From the therapy blog below, reproduce word for word the span that begins at the words "Contrary to Streep’s" and ends after "handle the outcome.".

GIVEN PASSAGE
++++++

Other Side of the Couch

Welcome to a blog that aims to be full of insightful ramblings from a licensed psychotherapist, with a specialty in sex therapy and marriage and family therapy. It is my hope that this blog will be of interest to people in therapy, people contemplating therapy, people contemplating being therapists, people about to be therapists and people who already are therapists!

Saturday, April 22, 2006

Prime

I have just finished watching the movie "Prime," starring Merryl Street and Uma Thurman. In case you haven't seen it the premise is that a 37 year old, recently divorced woman (Uma Thurman) falls in love with the 23 year old son of her long-time therapist, played by Meryl Street. The therapist realizes fairly early on that Uma's paramour is her very own son, and makes the decision not to tell her client that she has realized this.

Did anybody else feel entirely too discomfited by the dishonest way in which the therapist handled her ethical responsibilities towards her client? I felt as if I was crawling out of my skin sitting on the couch watching her. I guess this is one more awful representation of therapy professionals to add to my ever-growing list. I asked family members watching the movie with me what they thought of Meryl Streep's portrayal of a therapist, and whether they would have felt safe and comfortable with her as their therapist. Comments were that she was (a) giving too much advice and not giving the client any room to breathe (b) putting her own interests ahead of those of her client (c) confusing her own issues with those of the client (d) making her client uncertain, confused and bewildered by her antics, while denying that she was acting any different or feeling anything unusual and (e) being affected and annoying!

Once the therapist realizes that Uma Thurman is dating Meryl Streep’s son, it becomes increasingly apparent that the therapist is using the client’s sessions to find out information about her son.

Contrary to Streep’s representation of how therapy is conducted, therapy is NOT about a clucking maternal figure, “chatting” with a client and hand-holding their way through a session, while commiserating, in clichés, about how hard life is! A therapist should be able to challenge their clients to see their lives in new and different ways, not alternately soothe them into oblivion with well-placed platitudes about love, romance and religion and the occasional affectionate patting of cheeks.

I’m still shuddering.

Friday, April 21, 2006

Dual Relationships

I decided to write this blog after receiving a comment recently by somebody who became romantically involved with their therapist and was seeking advice for how to handle the outcome.

In my own experience as a client, it’s definitely a huge bonus if the therapist is friendly, warm and caring. But the ethical guidelines that govern therapeutic relationships, no matter what type of therapist you are, always maintain strict rules around what are known as dual relationships. Therapy relationships are one-sided for very good reason. As much as your therapist loves you and/or you come to love your therapist, they will never and, in my opinion, should never be your friend or romantic partner.

Clients take a huge risk in opening up to a therapist. Most people coming to therapy usually start from a place of extreme vulnerability and unease in their lives. Maybe they are in a shaky marriage. Perhaps they are beginning to look at their sexual orientation. They may recently have begun to work on their sexual abuse history. They may have just lost a significant relationship in their life. Or perhaps they have had a miscarriage or a child has just died. Whatever the presenting issue, people rarely come to therapy because they are so gosh-darned happy, that they need to sit down with a complete stranger and talk about it. The nature of this relationship automatically creates an imbalance of power and it is the therapist’s job and professional duty to uphold the boundaries between him/herself and the client. Any time your relationship with a therapist is anything but a therapist and a client, that is considered a dual relationships.

++++++

RECORDS PROVIDED
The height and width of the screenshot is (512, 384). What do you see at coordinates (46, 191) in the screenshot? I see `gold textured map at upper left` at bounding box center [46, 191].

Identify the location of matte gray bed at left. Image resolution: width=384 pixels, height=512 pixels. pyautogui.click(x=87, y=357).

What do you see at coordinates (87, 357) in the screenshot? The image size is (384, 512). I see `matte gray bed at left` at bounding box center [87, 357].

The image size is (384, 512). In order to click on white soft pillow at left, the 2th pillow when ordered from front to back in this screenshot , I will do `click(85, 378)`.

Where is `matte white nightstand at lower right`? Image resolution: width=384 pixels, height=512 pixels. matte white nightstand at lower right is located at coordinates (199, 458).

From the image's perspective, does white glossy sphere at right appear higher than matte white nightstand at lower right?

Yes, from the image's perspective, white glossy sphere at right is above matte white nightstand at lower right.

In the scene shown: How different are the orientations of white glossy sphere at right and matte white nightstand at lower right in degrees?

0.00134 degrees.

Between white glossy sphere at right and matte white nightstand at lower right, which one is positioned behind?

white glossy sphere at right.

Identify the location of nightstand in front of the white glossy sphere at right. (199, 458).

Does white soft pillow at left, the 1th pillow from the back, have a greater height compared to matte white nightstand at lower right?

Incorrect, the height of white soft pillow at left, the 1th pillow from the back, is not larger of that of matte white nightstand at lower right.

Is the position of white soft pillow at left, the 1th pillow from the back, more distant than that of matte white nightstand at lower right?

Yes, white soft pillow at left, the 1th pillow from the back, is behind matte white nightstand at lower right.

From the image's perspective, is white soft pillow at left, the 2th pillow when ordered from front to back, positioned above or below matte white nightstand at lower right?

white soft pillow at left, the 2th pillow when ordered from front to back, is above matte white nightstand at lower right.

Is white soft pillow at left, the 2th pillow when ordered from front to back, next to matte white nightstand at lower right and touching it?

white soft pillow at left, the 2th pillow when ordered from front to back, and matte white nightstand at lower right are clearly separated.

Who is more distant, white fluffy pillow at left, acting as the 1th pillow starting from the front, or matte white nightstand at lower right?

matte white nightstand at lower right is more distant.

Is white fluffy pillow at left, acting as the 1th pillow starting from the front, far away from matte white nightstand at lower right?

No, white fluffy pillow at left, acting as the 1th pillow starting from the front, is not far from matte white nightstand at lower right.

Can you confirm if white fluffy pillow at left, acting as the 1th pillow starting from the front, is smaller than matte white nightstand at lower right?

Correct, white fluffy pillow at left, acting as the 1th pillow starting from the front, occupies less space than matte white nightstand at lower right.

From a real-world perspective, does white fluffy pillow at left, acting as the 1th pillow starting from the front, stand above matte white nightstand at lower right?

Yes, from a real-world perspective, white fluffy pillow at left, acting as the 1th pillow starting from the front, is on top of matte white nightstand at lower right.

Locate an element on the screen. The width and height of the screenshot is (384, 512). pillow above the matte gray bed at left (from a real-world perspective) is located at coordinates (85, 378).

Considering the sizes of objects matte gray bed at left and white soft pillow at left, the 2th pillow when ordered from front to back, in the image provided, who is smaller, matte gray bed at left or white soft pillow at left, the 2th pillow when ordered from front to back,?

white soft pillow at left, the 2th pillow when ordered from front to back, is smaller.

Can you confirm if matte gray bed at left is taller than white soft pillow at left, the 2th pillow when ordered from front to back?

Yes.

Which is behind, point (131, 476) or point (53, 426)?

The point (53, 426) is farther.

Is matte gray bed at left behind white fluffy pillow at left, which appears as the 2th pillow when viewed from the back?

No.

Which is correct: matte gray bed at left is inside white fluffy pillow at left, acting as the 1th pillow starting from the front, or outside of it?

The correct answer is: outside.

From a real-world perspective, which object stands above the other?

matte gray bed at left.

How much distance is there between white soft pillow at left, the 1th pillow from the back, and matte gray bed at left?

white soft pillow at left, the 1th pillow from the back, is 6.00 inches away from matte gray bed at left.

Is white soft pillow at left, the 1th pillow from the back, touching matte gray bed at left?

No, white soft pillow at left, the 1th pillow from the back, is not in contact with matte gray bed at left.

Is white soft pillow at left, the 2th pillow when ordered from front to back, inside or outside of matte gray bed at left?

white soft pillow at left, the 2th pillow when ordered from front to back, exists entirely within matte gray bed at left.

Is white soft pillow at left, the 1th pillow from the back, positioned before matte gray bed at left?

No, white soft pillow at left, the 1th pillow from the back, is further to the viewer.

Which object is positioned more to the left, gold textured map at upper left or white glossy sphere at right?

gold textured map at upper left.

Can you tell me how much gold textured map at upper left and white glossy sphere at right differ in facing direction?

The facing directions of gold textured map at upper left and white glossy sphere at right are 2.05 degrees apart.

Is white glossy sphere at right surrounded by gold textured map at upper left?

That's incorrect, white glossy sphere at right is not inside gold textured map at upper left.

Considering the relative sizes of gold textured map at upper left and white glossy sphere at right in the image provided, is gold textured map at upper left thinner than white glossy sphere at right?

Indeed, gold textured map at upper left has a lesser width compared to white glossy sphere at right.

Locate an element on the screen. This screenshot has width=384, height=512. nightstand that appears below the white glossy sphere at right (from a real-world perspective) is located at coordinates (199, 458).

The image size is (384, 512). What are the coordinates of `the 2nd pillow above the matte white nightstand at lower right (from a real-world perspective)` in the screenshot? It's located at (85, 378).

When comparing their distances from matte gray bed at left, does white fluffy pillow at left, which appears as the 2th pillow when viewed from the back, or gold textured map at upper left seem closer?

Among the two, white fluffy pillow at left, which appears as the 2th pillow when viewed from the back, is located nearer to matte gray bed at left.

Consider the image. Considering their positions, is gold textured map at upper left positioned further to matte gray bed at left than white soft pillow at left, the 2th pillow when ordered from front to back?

++++++

RESULT
Contrary to Streep’s representation of how therapy is conducted, therapy is NOT about a clucking maternal figure, “chatting” with a client and hand-holding their way through a session, while commiserating, in clichés, about how hard life is! A therapist should be able to challenge their clients to see their lives in new and different ways, not alternately soothe them into oblivion with well-placed platitudes about love, romance and religion and the occasional affectionate patting of cheeks.

I’m still shuddering.

Friday, April 21, 2006

Dual Relationships

I decided to write this blog after receiving a comment recently by somebody who became romantically involved with their therapist and was seeking advice for how to handle the outcome.